By Breanna SteeleiBerkshires Staff

Students from 10 area high schools are showing works that reflect on climate change at the Clark Art this week. The exhibit will move to Pittsfield and Sheffield later. 

WILLIAMSTOWN, Mass. — Students got to showcase their art at the Clark Art Institute depicting their relationship with the Earth in the time of climate change.

"How Shall We Live," a juried art exhibit, was on display Saturday in the Clark's Hunter Studio at Stone Hill. Students from 10 high schools participated.

Climate educational organization Cooler Communities has hosted this show for the past couple of years at different venues across the Berkshires. This year, it was approached by the Clark to host the show and is co-organizing with Living the Change Berkshires.

This was the first year Cooler Communities, a program of the Harold Grinspoon Charitable Foundation, changed its prompt to make it more personal for the students in hopes to start a conversation in the classrooms on climate change.

"In our work with Cooler Communities, we want to really make conversations about climate change normal, so it doesn't just happen in high school science or in activist circles, but for everyone to feel like they have a role to play, and for everyone to explore what it means for them," said Executive Director Uli Nagel.

"And so that's why the work of classrooms rather than after-school programs, but actually have it in the classroom and then bring it to the community and connect it to solutions. That's why the community is here, and so we always try to actually make it real, but also give kids the opportunity to explore their own emotions and interior experiences through art."

The Clark wanted to expand on its Sensing Nature Program and give students a higher impact experience instead of just the program tour that could help fit the criteria for the students’ portrait of a graduate.

The show had 74 displays as well as an iPad that showed other students’ art that was not showcased in the show, which was around 180 submissions.

Students were asked to respond to one or more elements in the following prompt:

  • What does nature provide?
  • What are the Earth's needs?
  • What matters most?
  • What is resilience?
  • Where do you find guidance and inspiration?

Pittsfield High student Stella Carnevale, 16, made her artwork out of newspaper, Mod Podge, chalk, and watercolors. She drew three sardines showing the effect polluted water had on them and wrote in her artist's note that she wants people to pause and feel empathy while also recognizing their role in protecting the natural world.

"Fish are vital to our world. They balance ecosystems, feed communities, and remind us how deeply connected life on Earth is. When our waters are polluted, fish are often the first to suffer, and their disappearance signals a greater loss that affects us all," she wrote. "Pollution doesn't just damage rivers and oceans; it threatens food sources, cultures, and the health of the planet itself. I make art to bring attention to what is quietly being taken away."

She said it was really cool to see her art hanging in the Clark and never thought it would happen.

Wahconah Regional High student, Alexandra Rougeau, 18, painted a jellyfish in acrylics.

"I started off making a different painting that was very depressing, obviously, because it's climate change, and I got really annoyed because everything was so negative," she said. "And although climate change is a really negative part of the world right now, I want to try to show that there is some hope in it. And that we do have some hope in saving our environment. So the jellyfish is meant to depict fire, global warming, but it's in the ocean and it's rising up, and there is some hope, hopefully at the top, in the surface."

Rougeau said it is an honor to be chosen to have her art here and to see all the other depictions from other students.

================

Short task: In the article about the student climate art exhibit at the Clark, what did Alexandra Rougeau paint, and with what medium?

Information shown:
================

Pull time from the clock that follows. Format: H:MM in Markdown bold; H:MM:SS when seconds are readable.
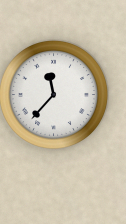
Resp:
**11:37**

================

Written solution: A jellyfish, in acrylics.